Stories

The Small Sign Above the Door says 'Sortie' – Daniel Ross

Artists hate the suburbs because the streets have no names. No living, puking, breathing, fucking idea of what they are. The streets in Surrey are just symbols and straight lines–a series of hashtags burned into the landscape. It used to be all farmland and marsh. Now it’s junkies falling out of cabs, bloody-handed babygangsters kicking cleavers down the street. There are powerlines that buzz like hornets trapped in beer cans. I’m glad she doesn’t have to see what this place has become. I’m glad she doesn’t see my face the way it twists into a smirk when I listen to drunks tell me their life story.

There is a light dusting of cocaine on the bar. Maybe a dollar’s worth. Maybe more. I don’t think I’ve done the drug outside of a cigarette I bought off a Vietnamese kid with no front teeth in the hospital. He was on his way to rehab, and I wished him luck when the stim crossed the blood-brain barrier. Also, there was this batch of X I took that made me grind my teeth during a math test in highschool.

“I’m a pilot,” the drunk man says with a wink. “I fly private cargo.”

People are always winking at me in these shithole bars. She felt uncomfortable being left alone when I went to piss because the local alcoholic boomer lotharios would surround her to talk about their car engines or some shit. Fuck ’em.

The band plays old people rock. I’m glad she’s not here to see it. A few saggy necked boomers fumbling with their instruments trying to play something that resembles “Free Bird.”

She wasn’t mine. Not that anyone can ever belong to someone else, but she was especially not mine.

We were both too fucked up most of the time. Like two skittish deer trying to sniff each other out while also dodging parents, counsellors, psychiatrists and the weird patrolling youth workers who would chase us down the street after bailing on class.

When the bartender walks down to me, across the bar I look into her eyes slowly and part of me thinks I can draw the girl I used to know out of her. If I look long and hard enough and try to remember and pray she’ll unfurl from the bartender and emerge from the void her soundless chuckling, intense dancing self I haven’t seen in a decade. If I get drunk enough sometimes I hear her voice and I’ve never been able to stop myself from turning to look.

There’s a shadow ten feet tall looming over the bar.

“Is this your seat?”

The shadow says nothing.

If she were here with me at the back of the bar she’d get a view of the shadow handing the drunk pilot a baggie.

I almost feel her next to me, drinking away two pay checks basking in the radiation from the screens.

Cathode ray tube light absorbed by our skin. We both hated sports but we sat side by side and lusted for a city that wasn’t here.

Our first conversation she said, “I remember everything.”

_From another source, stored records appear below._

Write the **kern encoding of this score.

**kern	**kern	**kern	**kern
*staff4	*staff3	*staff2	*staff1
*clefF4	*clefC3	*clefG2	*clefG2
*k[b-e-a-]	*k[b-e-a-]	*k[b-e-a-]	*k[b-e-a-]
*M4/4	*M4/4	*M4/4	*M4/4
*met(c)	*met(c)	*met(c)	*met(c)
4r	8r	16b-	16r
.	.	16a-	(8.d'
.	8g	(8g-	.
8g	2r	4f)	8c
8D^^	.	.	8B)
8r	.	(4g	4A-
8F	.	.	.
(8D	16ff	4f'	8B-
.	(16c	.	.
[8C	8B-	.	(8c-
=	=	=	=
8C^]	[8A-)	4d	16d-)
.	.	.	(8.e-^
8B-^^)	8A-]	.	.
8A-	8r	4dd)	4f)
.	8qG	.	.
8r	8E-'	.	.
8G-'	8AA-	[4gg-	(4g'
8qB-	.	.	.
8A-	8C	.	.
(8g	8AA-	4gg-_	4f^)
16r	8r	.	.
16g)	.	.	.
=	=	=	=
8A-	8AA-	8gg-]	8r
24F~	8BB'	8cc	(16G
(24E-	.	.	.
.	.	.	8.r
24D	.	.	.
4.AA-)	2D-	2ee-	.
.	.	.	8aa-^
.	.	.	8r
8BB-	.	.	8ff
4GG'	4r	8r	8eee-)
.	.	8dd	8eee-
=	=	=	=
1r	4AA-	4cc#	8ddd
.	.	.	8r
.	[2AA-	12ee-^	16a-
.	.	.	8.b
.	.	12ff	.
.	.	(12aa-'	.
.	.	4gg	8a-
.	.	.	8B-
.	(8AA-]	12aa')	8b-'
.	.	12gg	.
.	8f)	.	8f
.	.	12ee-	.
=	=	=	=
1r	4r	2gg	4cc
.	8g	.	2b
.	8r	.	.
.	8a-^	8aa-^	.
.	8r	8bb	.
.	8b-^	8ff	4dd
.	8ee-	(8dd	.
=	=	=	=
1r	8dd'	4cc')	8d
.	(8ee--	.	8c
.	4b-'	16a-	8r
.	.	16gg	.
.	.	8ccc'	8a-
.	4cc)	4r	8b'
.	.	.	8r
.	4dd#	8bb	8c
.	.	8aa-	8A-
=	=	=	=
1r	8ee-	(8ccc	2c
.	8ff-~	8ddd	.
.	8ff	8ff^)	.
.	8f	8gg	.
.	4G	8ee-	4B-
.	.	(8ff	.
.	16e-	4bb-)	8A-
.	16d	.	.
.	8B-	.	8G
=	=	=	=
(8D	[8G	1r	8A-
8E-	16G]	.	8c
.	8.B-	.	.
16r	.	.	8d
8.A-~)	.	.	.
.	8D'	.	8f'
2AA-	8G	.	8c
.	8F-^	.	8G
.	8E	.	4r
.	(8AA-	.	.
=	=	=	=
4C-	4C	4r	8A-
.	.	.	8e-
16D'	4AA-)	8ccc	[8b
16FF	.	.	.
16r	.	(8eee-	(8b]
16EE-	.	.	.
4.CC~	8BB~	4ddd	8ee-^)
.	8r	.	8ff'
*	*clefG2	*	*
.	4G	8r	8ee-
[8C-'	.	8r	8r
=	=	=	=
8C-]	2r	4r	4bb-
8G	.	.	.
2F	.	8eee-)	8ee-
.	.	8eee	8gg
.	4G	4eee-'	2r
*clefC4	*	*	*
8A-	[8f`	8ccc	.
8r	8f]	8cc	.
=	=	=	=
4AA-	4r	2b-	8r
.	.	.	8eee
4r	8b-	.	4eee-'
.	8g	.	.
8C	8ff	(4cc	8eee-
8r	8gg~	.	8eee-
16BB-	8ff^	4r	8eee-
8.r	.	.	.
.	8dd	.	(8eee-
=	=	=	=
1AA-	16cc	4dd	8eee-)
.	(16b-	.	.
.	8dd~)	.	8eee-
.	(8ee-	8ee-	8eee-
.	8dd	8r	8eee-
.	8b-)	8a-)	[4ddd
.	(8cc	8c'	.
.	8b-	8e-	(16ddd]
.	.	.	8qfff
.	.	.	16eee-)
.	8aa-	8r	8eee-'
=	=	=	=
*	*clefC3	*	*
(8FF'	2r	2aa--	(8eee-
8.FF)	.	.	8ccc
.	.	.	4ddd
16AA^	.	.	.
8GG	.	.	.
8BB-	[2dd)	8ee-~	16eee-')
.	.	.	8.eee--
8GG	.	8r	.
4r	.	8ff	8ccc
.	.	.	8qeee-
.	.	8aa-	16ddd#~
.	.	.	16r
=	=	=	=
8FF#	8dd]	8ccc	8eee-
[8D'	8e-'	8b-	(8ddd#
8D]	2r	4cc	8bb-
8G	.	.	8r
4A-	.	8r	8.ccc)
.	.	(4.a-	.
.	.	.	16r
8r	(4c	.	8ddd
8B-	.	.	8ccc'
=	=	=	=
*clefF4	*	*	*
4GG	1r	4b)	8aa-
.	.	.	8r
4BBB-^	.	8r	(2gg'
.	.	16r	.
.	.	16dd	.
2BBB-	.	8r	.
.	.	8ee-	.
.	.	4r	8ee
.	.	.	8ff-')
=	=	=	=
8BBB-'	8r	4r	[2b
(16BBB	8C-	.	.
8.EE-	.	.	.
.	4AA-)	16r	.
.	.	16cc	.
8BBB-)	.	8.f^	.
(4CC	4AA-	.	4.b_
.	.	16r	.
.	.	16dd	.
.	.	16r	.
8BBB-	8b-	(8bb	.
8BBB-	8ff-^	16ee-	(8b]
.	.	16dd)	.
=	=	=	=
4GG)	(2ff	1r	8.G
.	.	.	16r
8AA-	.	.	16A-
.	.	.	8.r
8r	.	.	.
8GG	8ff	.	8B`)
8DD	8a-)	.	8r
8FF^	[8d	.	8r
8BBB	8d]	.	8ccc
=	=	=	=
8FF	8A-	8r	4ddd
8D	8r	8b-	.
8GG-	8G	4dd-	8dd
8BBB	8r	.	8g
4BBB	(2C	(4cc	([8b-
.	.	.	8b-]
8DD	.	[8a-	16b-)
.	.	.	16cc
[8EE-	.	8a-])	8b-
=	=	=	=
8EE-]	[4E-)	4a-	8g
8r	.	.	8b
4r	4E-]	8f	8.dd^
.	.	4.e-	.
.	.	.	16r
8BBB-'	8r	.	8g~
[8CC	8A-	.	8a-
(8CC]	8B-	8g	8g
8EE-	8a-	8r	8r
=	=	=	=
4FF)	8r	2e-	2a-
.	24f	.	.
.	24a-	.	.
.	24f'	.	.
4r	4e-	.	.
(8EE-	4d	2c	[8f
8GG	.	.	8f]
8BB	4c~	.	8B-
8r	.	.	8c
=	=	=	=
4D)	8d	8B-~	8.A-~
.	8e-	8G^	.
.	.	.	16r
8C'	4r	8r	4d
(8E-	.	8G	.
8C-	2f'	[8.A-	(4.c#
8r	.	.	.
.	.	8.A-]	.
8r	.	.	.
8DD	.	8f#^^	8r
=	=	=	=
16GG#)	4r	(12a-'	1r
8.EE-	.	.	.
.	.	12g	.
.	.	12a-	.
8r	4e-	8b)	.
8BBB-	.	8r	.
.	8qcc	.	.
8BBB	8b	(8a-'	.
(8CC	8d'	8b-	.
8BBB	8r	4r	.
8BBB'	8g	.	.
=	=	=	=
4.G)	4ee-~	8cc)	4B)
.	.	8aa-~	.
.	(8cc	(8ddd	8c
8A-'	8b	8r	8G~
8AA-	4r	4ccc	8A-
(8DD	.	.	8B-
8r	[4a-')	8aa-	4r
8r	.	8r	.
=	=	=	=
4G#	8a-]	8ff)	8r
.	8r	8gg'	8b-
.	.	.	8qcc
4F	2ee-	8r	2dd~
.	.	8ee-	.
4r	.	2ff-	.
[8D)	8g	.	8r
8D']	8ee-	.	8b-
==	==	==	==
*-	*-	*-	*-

Every argument she proved it.

It seemed, looking directly at her, the sun was always in my eyes. The memory of her face is all lens flare, and I never earned the taste of cherry chapstick on her lips.

We drank and danced in the kitchen of a house party, but she was entranced by the depth of silence looking out that second floor window in the dark living room. I was too dumb to be worried, then.
She disappeared after that party, and my gut was full of Plasticine. Her dad must have found the pictures. Motive.

Her dad and brother were degenerates who liked rooting through her purse.

She always told her father she was at her friend’s house. He didn’t know that friend was me.

The bartender comes over to take my empty glass for the nth time. I’m my father now, stumbling through the door at midnight a living disappointment. At seventeen, I was ready for real fistfights. It’s sad how slow he was at fifty. Sluggish. Sloppy.

On MSN chat she told me he stole her purse and emptied it. It was always full of fifties, and it clued him in. He probably felt sick seeing pictures of her exposed on a computer screen–like I did. She showed me the bruises on her arms and the place where the lamp broke and left a scar on her scalp. It was his attempt to crack her open, and keep her subservient to an ideal that she wanted no part of.

Give me freedom or give me–yeah that’s how the saying goes.

You could have tried I keep telling myself. Then, I’d follow her to the end of the earth. Now I know that’s where we both grew up.

The bartender smiles and sticks the tip of her tongue between her teeth when I pay my bill. It was something I remember the girl doing when I passed her a bottle of Wisers on my roof one night.

Stars marked her future, but I was the darkness between them.

Outside, the city smells like rotting fish and stale gasoline. The streets flicker, and my tongue is drying up with her name in my mouth.